Nations arrest 53 in militant mission

? Turkey, Italy, and Belgium arrested 53 militants in a coordinated crackdown Thursday on a Turkish Marxist group considered a terrorist organization by Washington, Turkey’s Interior Ministry said.

Police in Istanbul arrested 37 suspects of the Marxist Revolutionary People’s Liberation Army-Front, or DHKP-C, while security forces Italy and Belgium detained 16, an Interior Ministry official said, speaking on condition of anonymity.

Turkish and German police have been preparing for the crackdown for the past year, while the Italian police became involved more recently, the official said.

German and Italian police discovered during their investigations that the group also was active in the Netherlands and Belgium and coordinated the European crackdown outside of Turkey, the official said.

The DHKP-C seeks to topple the Turkish government and replace it with a Marxist one. The group and its forerunner, Dev Sol, have claimed responsibility for a number of bombings in Turkey, including two suicide attacks in 2001 that killed three Istanbul policemen and an Australian woman. It has also carried out attacks in Germany and has targeted U.S. military personnel and diplomatic missions.

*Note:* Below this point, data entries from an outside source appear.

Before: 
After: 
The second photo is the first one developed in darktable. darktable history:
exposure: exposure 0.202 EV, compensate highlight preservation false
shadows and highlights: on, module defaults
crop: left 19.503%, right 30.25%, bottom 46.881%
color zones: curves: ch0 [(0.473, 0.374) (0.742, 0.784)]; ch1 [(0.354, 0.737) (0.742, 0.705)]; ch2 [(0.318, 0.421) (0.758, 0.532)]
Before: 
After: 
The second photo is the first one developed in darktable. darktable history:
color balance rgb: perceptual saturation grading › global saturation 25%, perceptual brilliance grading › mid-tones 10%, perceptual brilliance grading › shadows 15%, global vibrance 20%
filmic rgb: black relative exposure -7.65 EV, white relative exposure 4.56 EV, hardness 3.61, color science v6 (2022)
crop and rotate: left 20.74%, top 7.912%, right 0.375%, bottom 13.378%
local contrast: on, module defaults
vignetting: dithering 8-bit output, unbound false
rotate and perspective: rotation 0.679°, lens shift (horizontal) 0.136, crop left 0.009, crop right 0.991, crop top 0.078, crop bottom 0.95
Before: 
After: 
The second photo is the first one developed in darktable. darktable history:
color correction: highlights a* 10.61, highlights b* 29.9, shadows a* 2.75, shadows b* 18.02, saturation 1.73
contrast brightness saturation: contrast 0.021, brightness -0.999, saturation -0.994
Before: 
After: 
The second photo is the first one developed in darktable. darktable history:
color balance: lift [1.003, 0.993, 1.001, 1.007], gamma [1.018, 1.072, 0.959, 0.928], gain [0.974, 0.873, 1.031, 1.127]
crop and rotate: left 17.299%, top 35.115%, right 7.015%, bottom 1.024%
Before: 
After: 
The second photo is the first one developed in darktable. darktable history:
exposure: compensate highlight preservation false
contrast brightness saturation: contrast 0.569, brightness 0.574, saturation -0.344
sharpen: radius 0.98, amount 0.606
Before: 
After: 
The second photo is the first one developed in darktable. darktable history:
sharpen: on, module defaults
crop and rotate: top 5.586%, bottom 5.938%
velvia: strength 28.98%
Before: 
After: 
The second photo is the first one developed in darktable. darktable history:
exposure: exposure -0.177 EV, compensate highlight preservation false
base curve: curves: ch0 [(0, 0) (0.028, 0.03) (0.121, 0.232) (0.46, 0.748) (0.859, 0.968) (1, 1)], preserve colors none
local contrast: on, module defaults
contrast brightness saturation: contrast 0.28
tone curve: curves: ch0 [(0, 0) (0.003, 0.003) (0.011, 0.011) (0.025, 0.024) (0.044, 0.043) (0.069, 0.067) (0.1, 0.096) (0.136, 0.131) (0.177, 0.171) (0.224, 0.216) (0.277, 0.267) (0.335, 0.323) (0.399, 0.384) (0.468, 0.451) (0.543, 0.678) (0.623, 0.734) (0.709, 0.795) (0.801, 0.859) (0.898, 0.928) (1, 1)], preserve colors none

The group, which is branded as a terrorist organization by the State Department and by the European Union, was active before the 1980 coup in Turkey but has become increasingly marginalized due to a harsh police crackdown.

Several leading members of the group fled to Europe, where it is believed the group has hundreds of sympathizers.

Police earlier said that a suspected DHKP-C militant was injured in Istanbul Thursday, reportedly when a bomb he was making exploded. But police later said the blast was a gas explosion in a home and that the injured man, Hasan Midilli, was not part of any militant organization, the Anatolia news agency reported.

In Italy, police arrested five people Thursday in the central town of Perugia, Italian Prosecutor Nicola Miriano said. About 100 police and Carabinieri paramilitary forces took part in those raids.